Report every line in the records below that holds the word "OpenSSL".
· · · · · · ·
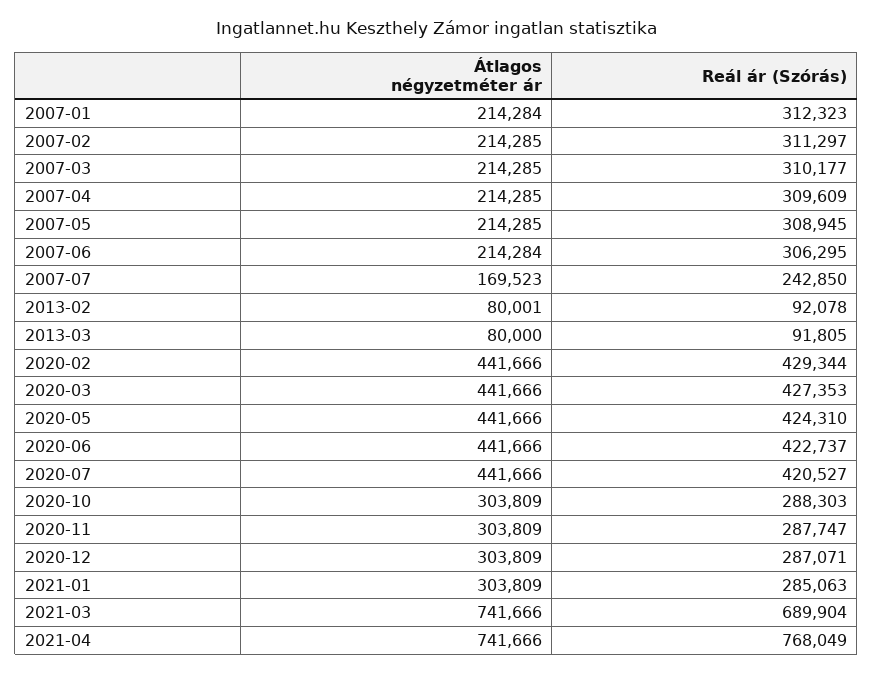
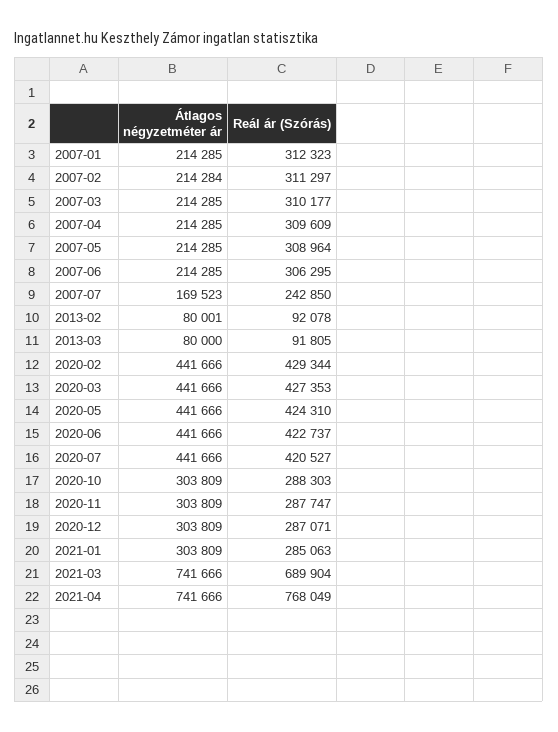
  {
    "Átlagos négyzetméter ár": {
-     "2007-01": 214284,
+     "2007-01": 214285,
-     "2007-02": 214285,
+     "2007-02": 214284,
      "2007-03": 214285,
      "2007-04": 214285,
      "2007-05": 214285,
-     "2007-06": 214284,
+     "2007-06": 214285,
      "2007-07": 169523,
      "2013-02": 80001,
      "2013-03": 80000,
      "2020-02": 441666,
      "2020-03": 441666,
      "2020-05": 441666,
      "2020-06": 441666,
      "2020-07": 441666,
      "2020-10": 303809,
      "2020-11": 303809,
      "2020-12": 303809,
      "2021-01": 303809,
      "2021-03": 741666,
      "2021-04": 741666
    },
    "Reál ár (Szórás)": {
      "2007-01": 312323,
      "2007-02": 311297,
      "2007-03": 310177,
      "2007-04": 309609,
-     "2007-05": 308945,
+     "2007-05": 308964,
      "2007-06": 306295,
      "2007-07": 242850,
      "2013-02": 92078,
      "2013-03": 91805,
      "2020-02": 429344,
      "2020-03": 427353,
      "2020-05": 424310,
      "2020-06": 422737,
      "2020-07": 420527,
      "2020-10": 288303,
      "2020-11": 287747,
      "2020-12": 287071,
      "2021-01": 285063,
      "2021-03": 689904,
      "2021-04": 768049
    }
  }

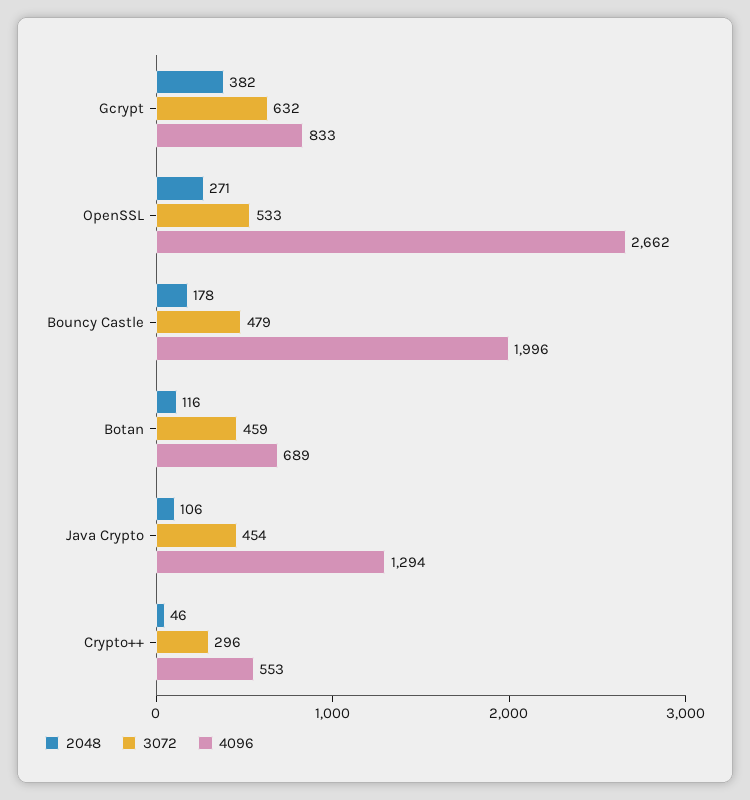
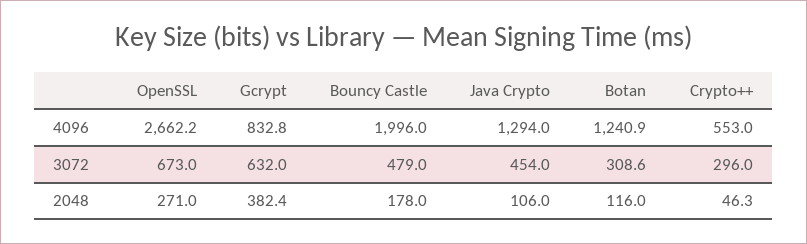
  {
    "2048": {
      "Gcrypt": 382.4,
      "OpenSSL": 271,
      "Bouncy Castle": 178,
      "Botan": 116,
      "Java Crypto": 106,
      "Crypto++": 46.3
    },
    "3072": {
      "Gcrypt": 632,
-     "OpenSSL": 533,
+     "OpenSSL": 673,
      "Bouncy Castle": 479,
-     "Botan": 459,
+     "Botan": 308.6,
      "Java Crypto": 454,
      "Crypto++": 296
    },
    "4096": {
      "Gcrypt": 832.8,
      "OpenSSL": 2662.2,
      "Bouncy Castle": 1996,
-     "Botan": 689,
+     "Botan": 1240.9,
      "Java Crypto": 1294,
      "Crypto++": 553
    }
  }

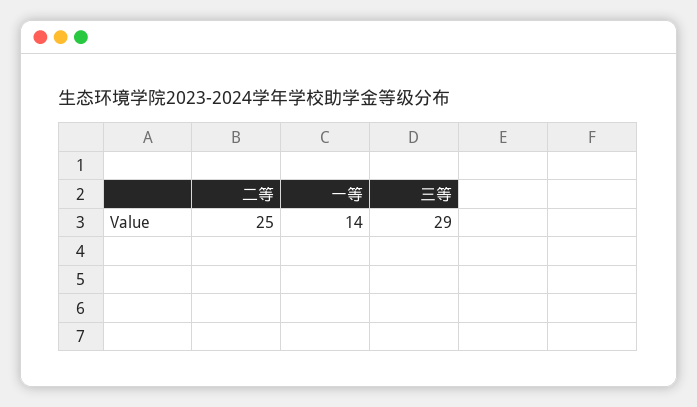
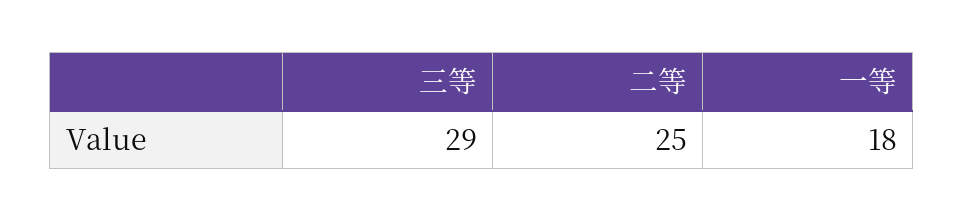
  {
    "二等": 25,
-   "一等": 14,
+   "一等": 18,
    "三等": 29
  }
· · · · · · ·
- _ANSWER BOX_:
      "OpenSSL": 271,
-     "OpenSSL": 533,
+     "OpenSSL": 673,
      "OpenSSL": 2662.2,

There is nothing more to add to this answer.